You are not stuck with your current perspectives. You can clean and tweak the goggle lenses through which you see, thereby elevating the way you show up in life. By building awareness around why you’ve acted and felt the ways you have—why choices serve you or don’t, why you’re drawn to certain actions over others—you actually can alter the nature-nurture-spirit decision-making code inside yourself. When you do, you give yourself the tools to choose something different and more intentional the next time.

 

You are competent. If I tell you the ‘best way’ to do something, I’ve done you a disservice by keeping you from sharpening and calibrating your own decision-making tools.

 

“Give someone a fish, and they’ll eat for a day. Teach them to fish, and they’ll eat for life.” A cliché, right?

 

I’ll freshen it up: “Give a client an answer, and they’ll thrive for a day. Show a client the answers in themselves, and they’ll thrive for life.”

 

My clients seek new ways of thinking and being as they optimize themselves and their teams.
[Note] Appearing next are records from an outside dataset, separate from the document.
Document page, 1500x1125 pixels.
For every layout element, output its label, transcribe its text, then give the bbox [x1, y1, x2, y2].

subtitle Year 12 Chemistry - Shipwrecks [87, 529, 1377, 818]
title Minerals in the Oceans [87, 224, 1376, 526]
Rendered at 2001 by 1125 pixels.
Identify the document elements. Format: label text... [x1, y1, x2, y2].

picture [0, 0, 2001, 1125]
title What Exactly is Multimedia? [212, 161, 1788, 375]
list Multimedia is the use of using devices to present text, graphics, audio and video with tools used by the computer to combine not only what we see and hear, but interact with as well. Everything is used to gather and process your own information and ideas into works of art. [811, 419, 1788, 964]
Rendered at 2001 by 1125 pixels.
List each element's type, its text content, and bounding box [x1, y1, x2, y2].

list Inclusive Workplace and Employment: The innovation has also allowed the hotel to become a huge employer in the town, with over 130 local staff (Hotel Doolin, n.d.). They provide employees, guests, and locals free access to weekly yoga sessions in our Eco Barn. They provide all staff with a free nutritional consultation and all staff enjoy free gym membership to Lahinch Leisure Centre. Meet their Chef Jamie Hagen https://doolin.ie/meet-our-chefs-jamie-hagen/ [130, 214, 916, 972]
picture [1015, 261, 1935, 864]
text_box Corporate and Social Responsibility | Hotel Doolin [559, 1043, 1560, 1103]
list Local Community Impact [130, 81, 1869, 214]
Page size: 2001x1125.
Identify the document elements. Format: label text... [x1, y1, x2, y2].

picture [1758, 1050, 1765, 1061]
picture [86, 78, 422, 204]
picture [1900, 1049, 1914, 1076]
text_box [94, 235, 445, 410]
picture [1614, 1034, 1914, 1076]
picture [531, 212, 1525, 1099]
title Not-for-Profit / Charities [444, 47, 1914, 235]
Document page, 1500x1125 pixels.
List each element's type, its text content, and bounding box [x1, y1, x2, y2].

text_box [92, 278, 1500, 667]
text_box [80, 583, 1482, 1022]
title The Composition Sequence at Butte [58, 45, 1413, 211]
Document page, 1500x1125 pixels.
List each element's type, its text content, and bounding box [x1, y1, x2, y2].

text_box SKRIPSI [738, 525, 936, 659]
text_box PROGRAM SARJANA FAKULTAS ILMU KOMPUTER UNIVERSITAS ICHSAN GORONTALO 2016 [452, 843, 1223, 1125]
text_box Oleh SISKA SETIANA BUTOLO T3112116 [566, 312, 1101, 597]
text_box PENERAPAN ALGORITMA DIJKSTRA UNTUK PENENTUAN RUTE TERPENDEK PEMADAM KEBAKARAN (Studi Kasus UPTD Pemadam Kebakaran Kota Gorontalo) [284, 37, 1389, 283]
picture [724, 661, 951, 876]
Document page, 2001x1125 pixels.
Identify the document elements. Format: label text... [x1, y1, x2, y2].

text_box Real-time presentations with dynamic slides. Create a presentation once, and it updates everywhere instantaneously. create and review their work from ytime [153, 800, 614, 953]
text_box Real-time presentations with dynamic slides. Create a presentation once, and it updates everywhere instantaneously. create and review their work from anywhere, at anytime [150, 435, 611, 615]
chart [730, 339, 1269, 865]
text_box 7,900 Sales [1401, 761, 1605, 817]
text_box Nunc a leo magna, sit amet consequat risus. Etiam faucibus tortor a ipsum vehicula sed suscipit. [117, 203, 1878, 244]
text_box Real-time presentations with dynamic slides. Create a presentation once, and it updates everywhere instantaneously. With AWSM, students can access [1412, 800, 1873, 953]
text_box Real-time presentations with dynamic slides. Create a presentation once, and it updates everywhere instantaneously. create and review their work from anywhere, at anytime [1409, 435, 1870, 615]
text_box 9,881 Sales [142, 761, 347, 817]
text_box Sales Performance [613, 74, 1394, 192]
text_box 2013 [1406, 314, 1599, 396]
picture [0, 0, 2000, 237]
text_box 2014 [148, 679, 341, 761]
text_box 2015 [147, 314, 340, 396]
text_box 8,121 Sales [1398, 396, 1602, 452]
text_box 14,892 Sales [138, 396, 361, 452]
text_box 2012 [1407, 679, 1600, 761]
Limits are the last things they need. They need possibilities. They need creativity—access to their inner inventive and imaginative resources in order to align their work, their impact, their relationships with who they really are. I just try to keep myself from blocking the panorama of opportunities available to clients as I help them pull the best course of action from within themselves. Doing this, they build the mental and emotional muscles that make it easier and easier to utilize those resources on command.

 

IN A NUTSHELL

 

I’m not a chauffer who just drives clients to where they’re going. I’m a wilderness guide who knows the mountains and woods. I help clients better read their internal map and compass so they can navigate themselves to where they’re going. And I am honored to walk beside them.

 

Advice, ‘certainty’, ‘should’—my coaching practice is not interested in these things. They are boring at their essence. Knowing how everything ends, knowing the road there—life becomes a commute rather than an adventure.

 

I prefer the adventure. What about you?